Gentium Reports Fourth Quarter and Year End 2012 Financial Results


  • Total product sales of EUR 27.63 million (US$ 36.43 million) exceeding Company's product sales guidance of EUR 22-25 million (US$ 29-33 million)
  • Defibrotide uptake increased by 35% with sales of EUR 22.77 million (US$ 30.02 million)
  • Net income of EUR 0.77 million (US$ 1.02 million)
  • Cash flow positive and stronger cash position

VILLA GUARDIA (COMO), Italy, March 28, 2013 (GLOBE NEWSWIRE) -- Gentium S.p.A. (Nasdaq:GENT) (the "Company") today reported financial results for the quarter and year ended December 31, 2012. The Company reports its financial and operating results using U.S. Generally Accepted Accounting Principles (GAAP). The Company's financial statements are prepared using the Euro as its functional currency. On December 31, 2012, EUR 1.00 = $1.3186.
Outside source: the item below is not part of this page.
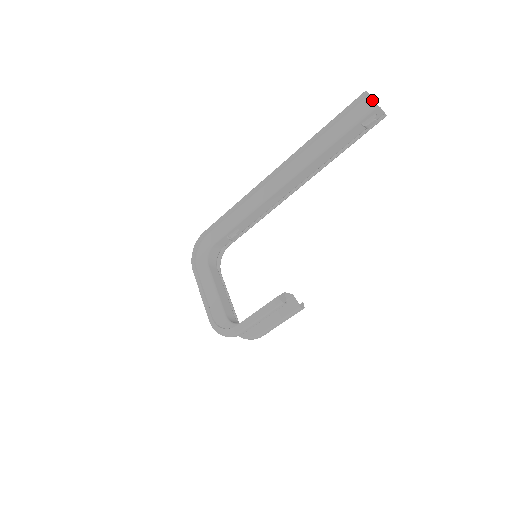
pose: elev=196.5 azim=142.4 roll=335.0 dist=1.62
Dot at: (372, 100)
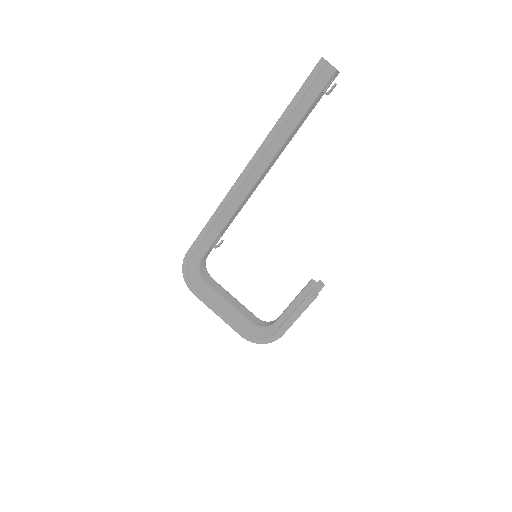
Dot at: (329, 65)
"We are pleased to report that Defibrotide uptake increased by 35% in 2012 when compared with 2011, and that we achieved revenue above our guidance of €22-25 million," stated Salvatore Calabrese, SVP Finance and Chief Financial Officer of Gentium S.p.A. "The Company continues to be cash flow positive and has strengthened its cash position and the Company's balance sheet in 2012 while funding its operations and research and development activities."

"We continue to see an increased uptake of Defibrotide both to treat and prevent veno-occlusive disease (VOD)," stated Dr. Khalid Islam, Chairman and Chief Executive Officer of Gentium S.p.A. "In 2012, we have strengthened our presence in the Nordics, Baltics, Central, Eastern and Western Europe, and the Middle East, and Asia by entering into local distribution agreements with specialized regional partners which are distributing Defibrotide on a named-patient basis. We plan to continue to explore additional partnerships for the distribution of Defibrotide in new countries where it is currently unavailable."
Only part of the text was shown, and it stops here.